- Given data -
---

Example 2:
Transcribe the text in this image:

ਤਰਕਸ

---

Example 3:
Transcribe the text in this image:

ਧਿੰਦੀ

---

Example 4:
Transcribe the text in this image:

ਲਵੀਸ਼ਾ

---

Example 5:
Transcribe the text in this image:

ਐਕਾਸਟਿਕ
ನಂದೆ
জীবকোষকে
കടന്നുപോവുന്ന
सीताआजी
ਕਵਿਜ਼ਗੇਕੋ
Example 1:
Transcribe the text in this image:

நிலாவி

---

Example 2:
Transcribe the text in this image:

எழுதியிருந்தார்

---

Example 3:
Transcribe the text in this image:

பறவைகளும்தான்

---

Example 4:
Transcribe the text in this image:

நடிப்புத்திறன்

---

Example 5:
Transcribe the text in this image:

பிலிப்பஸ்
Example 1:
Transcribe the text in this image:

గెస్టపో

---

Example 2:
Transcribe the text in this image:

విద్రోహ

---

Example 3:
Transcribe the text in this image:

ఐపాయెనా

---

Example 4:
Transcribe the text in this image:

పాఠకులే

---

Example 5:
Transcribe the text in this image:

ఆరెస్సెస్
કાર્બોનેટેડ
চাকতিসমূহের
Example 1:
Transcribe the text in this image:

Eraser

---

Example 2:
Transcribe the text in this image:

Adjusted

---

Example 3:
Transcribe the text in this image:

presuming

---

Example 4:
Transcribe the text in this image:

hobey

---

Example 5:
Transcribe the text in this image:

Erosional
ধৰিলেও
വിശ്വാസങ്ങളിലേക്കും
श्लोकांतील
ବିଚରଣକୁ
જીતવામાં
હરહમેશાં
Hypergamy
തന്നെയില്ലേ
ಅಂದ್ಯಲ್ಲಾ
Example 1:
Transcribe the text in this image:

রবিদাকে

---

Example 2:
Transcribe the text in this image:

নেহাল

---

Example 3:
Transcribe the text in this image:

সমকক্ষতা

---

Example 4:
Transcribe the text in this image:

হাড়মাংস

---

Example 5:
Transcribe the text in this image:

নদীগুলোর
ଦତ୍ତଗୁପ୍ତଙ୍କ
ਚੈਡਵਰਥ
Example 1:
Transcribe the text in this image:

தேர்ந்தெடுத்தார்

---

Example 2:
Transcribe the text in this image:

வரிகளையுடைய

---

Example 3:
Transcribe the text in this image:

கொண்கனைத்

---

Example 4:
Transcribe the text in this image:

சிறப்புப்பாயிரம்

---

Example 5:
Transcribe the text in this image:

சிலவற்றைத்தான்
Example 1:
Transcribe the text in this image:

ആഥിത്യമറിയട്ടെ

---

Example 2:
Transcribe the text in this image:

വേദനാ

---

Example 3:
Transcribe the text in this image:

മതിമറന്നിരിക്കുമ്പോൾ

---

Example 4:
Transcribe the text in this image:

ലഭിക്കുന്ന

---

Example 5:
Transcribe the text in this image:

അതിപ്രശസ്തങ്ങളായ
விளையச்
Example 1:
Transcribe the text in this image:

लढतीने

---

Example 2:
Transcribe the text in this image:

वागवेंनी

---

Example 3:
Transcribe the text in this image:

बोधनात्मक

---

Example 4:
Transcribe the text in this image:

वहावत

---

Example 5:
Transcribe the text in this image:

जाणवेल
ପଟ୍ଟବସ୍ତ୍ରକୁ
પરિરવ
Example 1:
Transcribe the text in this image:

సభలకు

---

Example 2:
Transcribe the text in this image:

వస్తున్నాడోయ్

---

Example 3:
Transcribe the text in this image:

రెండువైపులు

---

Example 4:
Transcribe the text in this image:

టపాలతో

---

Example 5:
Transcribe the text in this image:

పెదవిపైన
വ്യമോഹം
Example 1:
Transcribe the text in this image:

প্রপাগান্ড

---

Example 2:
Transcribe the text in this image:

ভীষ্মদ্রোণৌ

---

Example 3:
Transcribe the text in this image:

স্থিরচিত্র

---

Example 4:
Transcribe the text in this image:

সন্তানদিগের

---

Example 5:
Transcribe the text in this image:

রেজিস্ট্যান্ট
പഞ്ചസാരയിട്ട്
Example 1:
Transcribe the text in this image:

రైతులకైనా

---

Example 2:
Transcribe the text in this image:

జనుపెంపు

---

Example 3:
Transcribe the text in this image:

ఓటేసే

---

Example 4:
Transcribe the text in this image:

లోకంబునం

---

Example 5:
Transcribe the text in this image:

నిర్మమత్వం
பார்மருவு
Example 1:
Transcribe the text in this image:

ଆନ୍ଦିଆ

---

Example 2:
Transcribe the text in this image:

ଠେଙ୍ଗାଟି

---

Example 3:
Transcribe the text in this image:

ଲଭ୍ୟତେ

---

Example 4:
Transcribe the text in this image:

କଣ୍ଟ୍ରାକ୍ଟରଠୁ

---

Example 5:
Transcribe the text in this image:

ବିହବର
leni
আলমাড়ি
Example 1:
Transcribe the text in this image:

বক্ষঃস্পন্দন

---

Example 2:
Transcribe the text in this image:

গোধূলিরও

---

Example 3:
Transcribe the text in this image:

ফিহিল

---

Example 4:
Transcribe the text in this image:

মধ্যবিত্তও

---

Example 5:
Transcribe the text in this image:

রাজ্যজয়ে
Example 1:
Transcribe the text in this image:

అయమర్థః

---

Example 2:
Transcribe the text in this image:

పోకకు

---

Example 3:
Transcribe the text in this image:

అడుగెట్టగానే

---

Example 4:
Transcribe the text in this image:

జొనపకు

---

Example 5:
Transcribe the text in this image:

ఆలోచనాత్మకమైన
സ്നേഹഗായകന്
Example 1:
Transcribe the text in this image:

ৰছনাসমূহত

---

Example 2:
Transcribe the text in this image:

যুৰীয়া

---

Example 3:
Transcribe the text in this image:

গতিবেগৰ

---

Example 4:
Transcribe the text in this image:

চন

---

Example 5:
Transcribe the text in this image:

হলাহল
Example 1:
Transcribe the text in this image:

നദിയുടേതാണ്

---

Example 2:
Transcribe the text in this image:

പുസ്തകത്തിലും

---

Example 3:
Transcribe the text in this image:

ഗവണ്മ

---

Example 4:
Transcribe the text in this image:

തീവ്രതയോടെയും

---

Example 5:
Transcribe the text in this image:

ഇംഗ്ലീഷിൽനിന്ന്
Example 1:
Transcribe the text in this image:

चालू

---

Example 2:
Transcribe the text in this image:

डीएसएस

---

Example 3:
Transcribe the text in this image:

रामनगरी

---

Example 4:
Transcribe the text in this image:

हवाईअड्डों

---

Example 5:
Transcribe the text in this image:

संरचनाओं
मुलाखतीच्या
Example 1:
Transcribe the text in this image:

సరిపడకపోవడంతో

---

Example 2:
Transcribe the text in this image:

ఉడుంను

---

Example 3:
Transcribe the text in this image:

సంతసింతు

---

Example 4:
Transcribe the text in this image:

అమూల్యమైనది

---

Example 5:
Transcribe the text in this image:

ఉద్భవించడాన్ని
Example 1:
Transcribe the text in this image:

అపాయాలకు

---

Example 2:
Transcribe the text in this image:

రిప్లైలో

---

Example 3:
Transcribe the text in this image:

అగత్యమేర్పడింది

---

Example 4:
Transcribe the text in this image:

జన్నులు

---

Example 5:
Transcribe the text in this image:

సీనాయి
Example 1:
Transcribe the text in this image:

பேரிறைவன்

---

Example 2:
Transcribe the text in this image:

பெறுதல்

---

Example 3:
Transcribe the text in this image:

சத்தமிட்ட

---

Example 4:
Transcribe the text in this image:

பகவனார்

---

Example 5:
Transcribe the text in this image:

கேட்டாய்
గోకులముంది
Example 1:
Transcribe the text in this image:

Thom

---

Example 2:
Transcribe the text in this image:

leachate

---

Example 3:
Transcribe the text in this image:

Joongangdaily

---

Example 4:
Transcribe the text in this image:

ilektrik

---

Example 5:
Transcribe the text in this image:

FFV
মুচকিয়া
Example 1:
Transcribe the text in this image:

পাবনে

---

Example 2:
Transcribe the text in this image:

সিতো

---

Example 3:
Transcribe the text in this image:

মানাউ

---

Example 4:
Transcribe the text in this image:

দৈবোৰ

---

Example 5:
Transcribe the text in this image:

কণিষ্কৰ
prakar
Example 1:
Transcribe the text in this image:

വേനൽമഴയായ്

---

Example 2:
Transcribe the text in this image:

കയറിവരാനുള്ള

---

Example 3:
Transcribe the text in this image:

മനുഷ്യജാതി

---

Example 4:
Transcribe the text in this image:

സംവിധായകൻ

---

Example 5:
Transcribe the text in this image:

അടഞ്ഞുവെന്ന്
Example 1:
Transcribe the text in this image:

- Objective -
Copy the records exactly, from the start of the records through the line that contains "பறவைகளும்தான்".

- Finished answer -
---

Example 2:
Transcribe the text in this image:

ਤਰਕਸ

---

Example 3:
Transcribe the text in this image:

ਧਿੰਦੀ

---

Example 4:
Transcribe the text in this image:

ਲਵੀਸ਼ਾ

---

Example 5:
Transcribe the text in this image:

ਐਕਾਸਟਿਕ
ನಂದೆ
জীবকোষকে
കടന്നുപോവുന്ന
सीताआजी
ਕਵਿਜ਼ਗੇਕੋ
Example 1:
Transcribe the text in this image:

நிலாவி

---

Example 2:
Transcribe the text in this image:

எழுதியிருந்தார்

---

Example 3:
Transcribe the text in this image:

பறவைகளும்தான்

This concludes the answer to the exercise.